Toyoda, H., Zhao, M.-G., Ulzhöfer, B., Wu, L.-J., Xu, H., Seeburg, P. H., et al. (2009). Roles of the AMPA receptor subunit GluA1 but not GluA2 in synaptic potentiation and activation of ERK in the anterior cingulate cortex. Molecular Pain, 5: 46, pp. 1-15. doi:10.1186/1744-8069-5-46.

Cite as: https://hdl.handle.net/11858/00-001M-0000-002C-4F83-4

Abstract

Cortical areas including the anterior cingulate cortex (ACC) are important for pain and pleasure. Recent studies using genetic and physiological approaches have demonstrated that the investigation of basic mechanism for long-term potentiation (LTP) in the ACC may reveal key cellular and molecular mechanisms for chronic pain in the cortex. Glutamate N-methyl D-aspartate (NMDA) receptors in the ACC are critical for the induction of LTP, including both NR2A and NR2B subunits. However, cellular and molecular mechanisms for the expression of ACC LTP have been less investigated.
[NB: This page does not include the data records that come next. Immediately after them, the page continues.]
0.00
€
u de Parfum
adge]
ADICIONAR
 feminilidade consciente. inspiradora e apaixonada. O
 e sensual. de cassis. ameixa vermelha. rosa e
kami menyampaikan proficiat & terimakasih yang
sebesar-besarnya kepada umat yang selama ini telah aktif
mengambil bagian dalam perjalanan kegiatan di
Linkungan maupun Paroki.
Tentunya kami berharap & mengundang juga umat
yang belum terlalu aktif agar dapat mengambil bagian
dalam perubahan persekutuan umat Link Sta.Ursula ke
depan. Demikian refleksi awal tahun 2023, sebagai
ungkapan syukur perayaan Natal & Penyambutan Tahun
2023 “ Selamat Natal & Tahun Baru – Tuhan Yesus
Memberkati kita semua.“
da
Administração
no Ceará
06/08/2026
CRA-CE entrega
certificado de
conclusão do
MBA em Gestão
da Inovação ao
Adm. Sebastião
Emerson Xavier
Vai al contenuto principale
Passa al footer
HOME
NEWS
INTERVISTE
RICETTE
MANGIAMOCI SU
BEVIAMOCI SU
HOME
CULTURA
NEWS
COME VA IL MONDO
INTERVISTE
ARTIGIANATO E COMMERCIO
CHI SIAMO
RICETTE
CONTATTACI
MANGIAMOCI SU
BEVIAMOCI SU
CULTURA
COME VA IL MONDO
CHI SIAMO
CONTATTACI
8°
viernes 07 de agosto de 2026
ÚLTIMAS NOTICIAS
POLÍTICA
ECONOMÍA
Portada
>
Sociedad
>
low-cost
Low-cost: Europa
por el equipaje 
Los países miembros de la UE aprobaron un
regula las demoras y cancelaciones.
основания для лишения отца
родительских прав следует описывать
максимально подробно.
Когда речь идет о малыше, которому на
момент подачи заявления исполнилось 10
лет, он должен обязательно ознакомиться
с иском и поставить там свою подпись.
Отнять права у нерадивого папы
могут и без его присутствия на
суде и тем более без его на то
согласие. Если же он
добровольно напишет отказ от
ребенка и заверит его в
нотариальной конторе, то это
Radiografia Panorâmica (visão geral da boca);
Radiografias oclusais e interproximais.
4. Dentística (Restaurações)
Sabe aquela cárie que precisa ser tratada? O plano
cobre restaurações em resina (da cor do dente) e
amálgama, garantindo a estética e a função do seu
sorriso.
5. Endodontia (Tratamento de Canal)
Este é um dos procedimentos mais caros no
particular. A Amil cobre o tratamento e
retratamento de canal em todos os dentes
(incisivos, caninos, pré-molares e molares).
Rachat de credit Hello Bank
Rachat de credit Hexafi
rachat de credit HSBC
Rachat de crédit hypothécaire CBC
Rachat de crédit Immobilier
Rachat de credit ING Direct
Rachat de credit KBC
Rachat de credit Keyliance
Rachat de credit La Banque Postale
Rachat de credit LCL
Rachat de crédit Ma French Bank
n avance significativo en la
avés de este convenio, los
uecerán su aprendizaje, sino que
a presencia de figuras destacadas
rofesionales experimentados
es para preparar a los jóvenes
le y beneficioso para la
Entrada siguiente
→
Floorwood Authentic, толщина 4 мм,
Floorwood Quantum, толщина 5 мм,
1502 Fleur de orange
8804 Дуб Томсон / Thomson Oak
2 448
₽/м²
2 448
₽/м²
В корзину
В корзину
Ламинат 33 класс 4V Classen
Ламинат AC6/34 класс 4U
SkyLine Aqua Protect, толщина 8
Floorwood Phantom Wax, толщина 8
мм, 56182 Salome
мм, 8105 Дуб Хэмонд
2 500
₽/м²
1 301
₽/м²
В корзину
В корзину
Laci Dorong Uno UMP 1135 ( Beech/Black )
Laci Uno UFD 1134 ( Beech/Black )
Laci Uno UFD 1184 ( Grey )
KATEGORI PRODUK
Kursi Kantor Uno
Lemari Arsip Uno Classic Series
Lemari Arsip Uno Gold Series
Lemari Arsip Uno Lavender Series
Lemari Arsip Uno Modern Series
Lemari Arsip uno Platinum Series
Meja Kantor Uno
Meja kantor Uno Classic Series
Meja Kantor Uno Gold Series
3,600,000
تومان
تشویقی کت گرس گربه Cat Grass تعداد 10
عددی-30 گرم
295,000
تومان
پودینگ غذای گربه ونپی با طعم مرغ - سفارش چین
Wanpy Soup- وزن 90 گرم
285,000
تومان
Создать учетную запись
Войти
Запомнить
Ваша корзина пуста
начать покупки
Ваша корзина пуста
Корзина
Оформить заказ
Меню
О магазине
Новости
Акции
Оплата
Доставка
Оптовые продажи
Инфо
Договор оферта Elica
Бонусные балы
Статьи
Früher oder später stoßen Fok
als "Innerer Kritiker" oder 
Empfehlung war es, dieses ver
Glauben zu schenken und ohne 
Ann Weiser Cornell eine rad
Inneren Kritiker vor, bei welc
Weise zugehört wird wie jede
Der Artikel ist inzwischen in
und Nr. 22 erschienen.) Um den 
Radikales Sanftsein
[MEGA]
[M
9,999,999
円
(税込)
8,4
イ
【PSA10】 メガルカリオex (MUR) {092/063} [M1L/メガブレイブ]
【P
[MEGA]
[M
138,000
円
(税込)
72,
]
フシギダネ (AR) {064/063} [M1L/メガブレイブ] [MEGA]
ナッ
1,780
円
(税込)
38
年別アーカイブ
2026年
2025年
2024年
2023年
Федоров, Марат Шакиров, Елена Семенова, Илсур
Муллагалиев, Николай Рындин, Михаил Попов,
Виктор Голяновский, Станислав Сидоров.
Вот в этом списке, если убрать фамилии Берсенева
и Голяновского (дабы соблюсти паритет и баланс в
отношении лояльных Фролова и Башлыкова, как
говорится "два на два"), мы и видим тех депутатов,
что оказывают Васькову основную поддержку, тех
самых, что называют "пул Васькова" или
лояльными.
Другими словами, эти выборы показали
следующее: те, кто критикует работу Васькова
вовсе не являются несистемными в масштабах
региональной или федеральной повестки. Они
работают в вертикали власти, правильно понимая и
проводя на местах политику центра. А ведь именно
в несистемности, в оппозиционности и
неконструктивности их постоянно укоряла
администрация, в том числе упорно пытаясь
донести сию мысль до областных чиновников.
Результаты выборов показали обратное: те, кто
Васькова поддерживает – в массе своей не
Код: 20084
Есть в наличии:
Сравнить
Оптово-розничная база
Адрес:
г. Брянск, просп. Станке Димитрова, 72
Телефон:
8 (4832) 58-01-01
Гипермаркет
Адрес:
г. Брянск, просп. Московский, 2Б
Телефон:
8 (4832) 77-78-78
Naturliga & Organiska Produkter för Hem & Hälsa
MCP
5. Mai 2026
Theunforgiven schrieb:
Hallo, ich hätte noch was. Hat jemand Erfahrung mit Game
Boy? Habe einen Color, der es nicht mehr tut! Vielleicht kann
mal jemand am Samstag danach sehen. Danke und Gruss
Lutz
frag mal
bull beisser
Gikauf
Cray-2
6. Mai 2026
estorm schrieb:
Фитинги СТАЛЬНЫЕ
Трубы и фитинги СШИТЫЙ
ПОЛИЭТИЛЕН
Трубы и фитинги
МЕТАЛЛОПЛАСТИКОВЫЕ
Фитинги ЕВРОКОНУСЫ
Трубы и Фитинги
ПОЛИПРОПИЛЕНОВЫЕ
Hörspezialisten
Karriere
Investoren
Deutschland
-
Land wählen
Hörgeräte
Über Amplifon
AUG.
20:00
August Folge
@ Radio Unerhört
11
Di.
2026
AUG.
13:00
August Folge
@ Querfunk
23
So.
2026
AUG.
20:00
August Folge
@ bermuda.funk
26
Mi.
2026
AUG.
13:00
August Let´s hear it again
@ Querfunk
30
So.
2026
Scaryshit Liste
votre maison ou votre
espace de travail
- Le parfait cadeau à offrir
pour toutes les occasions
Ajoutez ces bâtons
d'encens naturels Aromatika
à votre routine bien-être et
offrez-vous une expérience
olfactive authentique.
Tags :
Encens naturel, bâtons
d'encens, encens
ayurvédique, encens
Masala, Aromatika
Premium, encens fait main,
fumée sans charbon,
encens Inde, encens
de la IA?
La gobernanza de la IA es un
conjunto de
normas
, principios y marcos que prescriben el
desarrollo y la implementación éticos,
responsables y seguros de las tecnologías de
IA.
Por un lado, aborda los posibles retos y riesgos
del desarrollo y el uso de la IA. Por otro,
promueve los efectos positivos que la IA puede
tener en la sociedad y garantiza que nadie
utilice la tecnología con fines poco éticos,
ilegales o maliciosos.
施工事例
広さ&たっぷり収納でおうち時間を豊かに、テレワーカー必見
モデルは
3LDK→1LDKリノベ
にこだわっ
Here, we report that the α-amino-3-hydroxy-5-methyl-4-isoxazolepropionic acid (AMPA) receptor subunit, GluA1 but not GluA2 contributes to LTP in the ACC using genetic manipulated mice lacking GluA1 or GluA2 gene. Furthermore, GluA1 knockout mice showed decreased extracellular signal-regulated kinase (ERK) phosphorylation in the ACC in inflammatory pain models in vivo. Our results demonstrate that AMPA receptor subunit GluA1 is a key mechanism for the expression of ACC LTP and inflammation-induced long-term plastic changes in the ACC.